• [PROBLEM TO SOLVE]: Lines from the beginning of the entries up to and including the one with "ri, si svolge la tre giorni che decreterà i" must be duplicated word for word; leave out all others.

******************************

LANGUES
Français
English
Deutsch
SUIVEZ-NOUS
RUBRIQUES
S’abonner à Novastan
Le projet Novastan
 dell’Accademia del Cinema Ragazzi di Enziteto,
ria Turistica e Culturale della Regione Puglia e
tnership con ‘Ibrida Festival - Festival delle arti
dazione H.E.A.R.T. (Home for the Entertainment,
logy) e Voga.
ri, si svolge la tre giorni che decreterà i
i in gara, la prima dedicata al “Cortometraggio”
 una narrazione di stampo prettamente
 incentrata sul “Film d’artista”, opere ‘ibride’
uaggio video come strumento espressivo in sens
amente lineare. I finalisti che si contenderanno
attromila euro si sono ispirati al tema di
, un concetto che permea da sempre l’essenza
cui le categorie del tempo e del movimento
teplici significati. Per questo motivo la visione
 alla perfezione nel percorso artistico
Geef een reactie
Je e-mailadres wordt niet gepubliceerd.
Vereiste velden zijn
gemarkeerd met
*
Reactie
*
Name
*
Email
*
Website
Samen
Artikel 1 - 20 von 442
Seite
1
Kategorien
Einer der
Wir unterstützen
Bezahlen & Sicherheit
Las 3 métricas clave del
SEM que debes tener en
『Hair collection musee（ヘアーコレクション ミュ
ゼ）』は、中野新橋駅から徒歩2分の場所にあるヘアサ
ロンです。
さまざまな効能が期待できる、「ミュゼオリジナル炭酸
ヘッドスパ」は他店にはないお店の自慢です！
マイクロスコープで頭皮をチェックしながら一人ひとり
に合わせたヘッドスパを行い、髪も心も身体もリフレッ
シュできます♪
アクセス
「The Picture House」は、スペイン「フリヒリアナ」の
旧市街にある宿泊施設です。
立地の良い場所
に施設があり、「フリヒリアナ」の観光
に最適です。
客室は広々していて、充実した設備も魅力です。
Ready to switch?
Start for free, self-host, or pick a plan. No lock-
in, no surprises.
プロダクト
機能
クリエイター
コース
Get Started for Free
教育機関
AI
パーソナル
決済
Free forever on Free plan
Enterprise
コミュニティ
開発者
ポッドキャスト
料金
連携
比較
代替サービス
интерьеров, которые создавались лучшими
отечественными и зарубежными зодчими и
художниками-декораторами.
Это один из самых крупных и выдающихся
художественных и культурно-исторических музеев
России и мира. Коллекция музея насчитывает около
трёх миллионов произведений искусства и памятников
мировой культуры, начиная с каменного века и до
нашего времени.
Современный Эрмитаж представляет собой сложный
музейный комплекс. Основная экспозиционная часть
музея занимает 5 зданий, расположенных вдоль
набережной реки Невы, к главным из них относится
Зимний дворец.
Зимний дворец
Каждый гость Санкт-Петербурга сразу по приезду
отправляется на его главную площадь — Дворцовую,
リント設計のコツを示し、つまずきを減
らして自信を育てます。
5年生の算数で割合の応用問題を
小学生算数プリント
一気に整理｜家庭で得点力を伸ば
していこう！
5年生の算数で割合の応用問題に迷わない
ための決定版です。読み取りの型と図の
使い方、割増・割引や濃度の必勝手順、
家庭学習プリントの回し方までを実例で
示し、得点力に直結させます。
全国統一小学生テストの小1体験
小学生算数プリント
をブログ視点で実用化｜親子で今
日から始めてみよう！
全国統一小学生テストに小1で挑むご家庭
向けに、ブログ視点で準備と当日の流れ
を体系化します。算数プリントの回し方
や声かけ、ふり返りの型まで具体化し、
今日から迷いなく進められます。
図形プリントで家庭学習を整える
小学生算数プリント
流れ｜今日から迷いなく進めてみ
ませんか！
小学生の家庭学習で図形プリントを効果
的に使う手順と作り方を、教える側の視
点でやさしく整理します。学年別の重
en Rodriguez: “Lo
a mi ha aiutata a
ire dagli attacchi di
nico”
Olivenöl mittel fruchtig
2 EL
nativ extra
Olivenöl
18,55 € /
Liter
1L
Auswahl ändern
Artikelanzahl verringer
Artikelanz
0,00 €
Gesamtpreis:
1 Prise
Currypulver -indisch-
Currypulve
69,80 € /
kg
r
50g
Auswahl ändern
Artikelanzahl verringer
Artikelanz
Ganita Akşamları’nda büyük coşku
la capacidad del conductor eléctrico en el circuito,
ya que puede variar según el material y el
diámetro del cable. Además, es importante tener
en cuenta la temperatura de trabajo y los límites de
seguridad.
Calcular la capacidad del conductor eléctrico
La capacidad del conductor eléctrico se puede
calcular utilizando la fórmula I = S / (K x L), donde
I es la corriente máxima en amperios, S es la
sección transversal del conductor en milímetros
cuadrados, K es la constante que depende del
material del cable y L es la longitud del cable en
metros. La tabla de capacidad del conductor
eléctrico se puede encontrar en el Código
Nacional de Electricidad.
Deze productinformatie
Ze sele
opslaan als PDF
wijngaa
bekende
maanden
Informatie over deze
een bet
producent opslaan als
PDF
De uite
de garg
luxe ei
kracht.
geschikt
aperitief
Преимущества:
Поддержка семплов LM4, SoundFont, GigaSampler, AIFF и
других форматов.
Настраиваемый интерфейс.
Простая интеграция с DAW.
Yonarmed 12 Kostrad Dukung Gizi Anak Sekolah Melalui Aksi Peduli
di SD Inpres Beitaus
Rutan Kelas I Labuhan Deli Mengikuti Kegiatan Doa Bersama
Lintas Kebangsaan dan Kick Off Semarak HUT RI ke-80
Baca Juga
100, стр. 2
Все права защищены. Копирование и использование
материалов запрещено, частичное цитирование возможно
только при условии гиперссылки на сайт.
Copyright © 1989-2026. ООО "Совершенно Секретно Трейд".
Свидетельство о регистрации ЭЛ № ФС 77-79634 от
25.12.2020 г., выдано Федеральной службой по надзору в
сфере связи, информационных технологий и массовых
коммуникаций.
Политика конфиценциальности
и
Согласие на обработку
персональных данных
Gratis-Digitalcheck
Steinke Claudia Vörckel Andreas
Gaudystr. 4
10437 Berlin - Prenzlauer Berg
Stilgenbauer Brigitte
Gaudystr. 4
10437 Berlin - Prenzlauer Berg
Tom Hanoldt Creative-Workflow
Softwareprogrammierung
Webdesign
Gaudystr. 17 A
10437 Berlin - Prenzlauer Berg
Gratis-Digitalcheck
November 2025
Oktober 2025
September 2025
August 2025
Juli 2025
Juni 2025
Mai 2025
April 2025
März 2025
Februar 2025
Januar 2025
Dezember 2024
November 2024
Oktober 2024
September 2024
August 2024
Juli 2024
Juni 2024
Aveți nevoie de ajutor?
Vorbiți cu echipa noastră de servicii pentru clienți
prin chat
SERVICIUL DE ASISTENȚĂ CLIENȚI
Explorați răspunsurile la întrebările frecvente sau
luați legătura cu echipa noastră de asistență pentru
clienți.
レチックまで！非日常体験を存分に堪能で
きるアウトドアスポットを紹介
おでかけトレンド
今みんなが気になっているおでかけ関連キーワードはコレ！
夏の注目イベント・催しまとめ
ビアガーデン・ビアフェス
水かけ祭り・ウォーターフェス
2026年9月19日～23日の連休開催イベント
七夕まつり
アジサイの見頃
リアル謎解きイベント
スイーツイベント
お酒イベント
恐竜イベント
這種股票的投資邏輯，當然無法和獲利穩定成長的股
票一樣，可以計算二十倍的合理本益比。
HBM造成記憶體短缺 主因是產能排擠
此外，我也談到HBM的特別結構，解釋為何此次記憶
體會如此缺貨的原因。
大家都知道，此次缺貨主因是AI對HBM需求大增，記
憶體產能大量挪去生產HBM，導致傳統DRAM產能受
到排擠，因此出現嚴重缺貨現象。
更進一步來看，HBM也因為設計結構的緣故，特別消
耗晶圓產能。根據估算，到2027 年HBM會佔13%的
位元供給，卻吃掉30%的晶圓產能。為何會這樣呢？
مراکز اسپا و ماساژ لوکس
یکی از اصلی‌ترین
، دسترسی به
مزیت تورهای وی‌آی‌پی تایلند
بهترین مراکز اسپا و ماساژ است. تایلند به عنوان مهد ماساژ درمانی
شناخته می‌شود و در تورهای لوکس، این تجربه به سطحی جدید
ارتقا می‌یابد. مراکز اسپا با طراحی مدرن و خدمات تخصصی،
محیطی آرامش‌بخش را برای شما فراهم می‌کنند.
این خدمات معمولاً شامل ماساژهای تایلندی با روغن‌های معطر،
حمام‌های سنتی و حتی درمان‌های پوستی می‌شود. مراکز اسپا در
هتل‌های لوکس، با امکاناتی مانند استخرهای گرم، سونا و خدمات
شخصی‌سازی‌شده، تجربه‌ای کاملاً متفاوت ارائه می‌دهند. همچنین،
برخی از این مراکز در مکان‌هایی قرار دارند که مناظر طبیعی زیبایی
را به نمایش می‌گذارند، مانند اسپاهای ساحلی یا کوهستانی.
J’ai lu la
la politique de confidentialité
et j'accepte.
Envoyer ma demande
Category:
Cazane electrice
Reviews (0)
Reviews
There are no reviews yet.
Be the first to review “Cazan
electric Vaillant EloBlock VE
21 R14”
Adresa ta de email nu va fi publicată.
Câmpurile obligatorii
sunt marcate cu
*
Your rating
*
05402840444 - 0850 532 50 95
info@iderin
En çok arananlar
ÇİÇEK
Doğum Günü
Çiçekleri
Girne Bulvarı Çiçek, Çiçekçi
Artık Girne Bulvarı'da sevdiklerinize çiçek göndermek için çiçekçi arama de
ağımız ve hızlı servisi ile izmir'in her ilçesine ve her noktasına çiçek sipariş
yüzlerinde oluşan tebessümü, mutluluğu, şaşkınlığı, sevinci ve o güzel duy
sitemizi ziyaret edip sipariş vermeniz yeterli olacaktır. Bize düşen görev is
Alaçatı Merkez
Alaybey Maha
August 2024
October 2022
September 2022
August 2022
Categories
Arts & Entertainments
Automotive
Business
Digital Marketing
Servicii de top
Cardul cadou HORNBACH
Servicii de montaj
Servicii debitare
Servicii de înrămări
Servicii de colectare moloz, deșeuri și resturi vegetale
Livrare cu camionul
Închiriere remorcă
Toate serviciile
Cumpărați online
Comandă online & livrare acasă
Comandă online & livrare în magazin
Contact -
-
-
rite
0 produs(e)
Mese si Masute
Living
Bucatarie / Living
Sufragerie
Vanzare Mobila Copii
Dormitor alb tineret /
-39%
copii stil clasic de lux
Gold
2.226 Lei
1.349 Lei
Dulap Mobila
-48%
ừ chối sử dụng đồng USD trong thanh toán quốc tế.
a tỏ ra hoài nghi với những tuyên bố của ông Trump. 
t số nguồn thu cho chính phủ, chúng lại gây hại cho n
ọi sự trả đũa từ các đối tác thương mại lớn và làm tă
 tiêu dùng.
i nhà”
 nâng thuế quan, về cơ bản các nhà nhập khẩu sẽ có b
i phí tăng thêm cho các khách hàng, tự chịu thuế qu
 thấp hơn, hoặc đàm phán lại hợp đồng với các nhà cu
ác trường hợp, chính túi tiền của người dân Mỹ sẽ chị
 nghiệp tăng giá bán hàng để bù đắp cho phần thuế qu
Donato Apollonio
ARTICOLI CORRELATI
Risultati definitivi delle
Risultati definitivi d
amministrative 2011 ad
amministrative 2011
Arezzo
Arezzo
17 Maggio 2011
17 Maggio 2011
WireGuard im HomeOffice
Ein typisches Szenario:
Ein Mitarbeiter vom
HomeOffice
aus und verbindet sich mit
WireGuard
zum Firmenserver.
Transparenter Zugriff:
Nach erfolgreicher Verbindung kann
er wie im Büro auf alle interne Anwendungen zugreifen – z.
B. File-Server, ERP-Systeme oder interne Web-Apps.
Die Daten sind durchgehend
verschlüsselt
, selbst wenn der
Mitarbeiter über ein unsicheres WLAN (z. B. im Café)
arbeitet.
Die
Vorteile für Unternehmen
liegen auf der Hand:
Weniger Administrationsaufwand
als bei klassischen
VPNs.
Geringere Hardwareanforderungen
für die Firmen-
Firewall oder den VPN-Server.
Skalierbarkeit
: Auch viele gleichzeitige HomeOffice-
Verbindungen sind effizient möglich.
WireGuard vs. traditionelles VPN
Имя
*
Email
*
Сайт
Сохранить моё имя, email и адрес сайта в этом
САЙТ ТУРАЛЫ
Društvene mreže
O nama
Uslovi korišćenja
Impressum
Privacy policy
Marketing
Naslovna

******************************

• [SOLUTION]:
LANGUES
Français
English
Deutsch
SUIVEZ-NOUS
RUBRIQUES
S’abonner à Novastan
Le projet Novastan
 dell’Accademia del Cinema Ragazzi di Enziteto,
ria Turistica e Culturale della Regione Puglia e
tnership con ‘Ibrida Festival - Festival delle arti
dazione H.E.A.R.T. (Home for the Entertainment,
logy) e Voga.
ri, si svolge la tre giorni che decreterà i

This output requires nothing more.